In July 1962, the class performed their work at the Judson Memorial Church. This performance is widely considered the beginning of a new era in modern dance that was based on non-traditional methods of approaching choreography and performance, specifically regarding the use of improvisation. Dunn went on to teach at many professional schools and universities, including Columbia Teachers College and University of Maryland, College Park. Dunn also served as an assistant curator at the Research Dance Collection at the New York Public Library for the Performing Arts at Lincoln Center from 1965 to 1972. He continued teaching at University of Maryland College Park until late in life. Dunn also became interested in dance for camera, or “videodance,” in which an installation was created with Matthew Chernov and premiered at the Haggerty Museum of Art in Milwaukee on January 30, 1997, a few months after his death. Robert Dunn died of heart failure in New Carrollton, Maryland, on July 5, 1996. He was 67 years old.

==Philosophy==
Dunn appreciated John Cage’s non-judgmental approach to teaching, and analyzed structure, form, method, and materials over praise or criticism of a work. Dunn pushed students to experiment with phrasing, technique, musicality, and logic in order to develop a new style of dance. Dunn also encouraged his students to create writing that defined the parameters of the dance. Movements were created out of improvisation, and many variables could change the movement. Timing was sometimes cued by the changing signal of a traffic light outside the studio window. The 1962 performance of these classes in the Judson Memorial Church marked a historic moment: the beginning of postmodern dance. Dunn’s experiments with music, movement, and surrounding elements greatly influenced many post-modern dancers including Steve Paxton, father of contact improvisation. Later in life, Dunn became interested in “videodance”, which he felt exposed dance to those who did not seek it out, and gave the choreographer the ability to draw attention to certain details of a piece. While Dunn had distinct ideas regarding composition, he did not wish to define or codify a style of movement, and insisted on his work always being seen as an evolving process rather than a proven theory.

==Honors and awards==
Dunn was given a ‘Bessie’ New York Dance and Performance Award in 1985. He also was awarded the American Dance Guild Award in 1988, and had a scholarship named after him at the Laban/Bartenieff Institute of Movement Studies (LIMS) in 1993. His “videodance” collaboration “DanceFindings: Robert Ellis Dunn Videodance Installation” with Matthew Chernov was on exhibit at the Haggerty Museum of Art in the winter of 1997.

==Quotations==
Yvonne Rainer said to Dunn in a conversation printed in Artforum in December, 1972, "I don't remember that your teaching ever insisted on any one thing."

"For several years now, I have felt that the two greatest learning occasions of my life were provided by John Cage, my teacher of experimental music, in the late 50s and early 60s, and Irmgard Bartenieff, my teacher of movement analysis, in the early 70s.
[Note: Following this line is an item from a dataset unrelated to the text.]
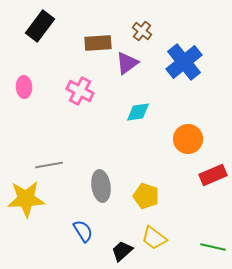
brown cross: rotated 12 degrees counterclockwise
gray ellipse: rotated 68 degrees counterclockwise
In each case the influence was so deep and pervasive that it is impossible to lift it out for objective examination." - Robert Dunn, Strathmore Museum.

"I long ago became interested in this specific art form through frustration at the limitations of stage dance on video (no matter how welcome to dancers as documentation), as well as the limitations put upon the fantastic capabilities of video to present the incredible detail of dance and the human body." - Robert Dunn discussing “videodance” project.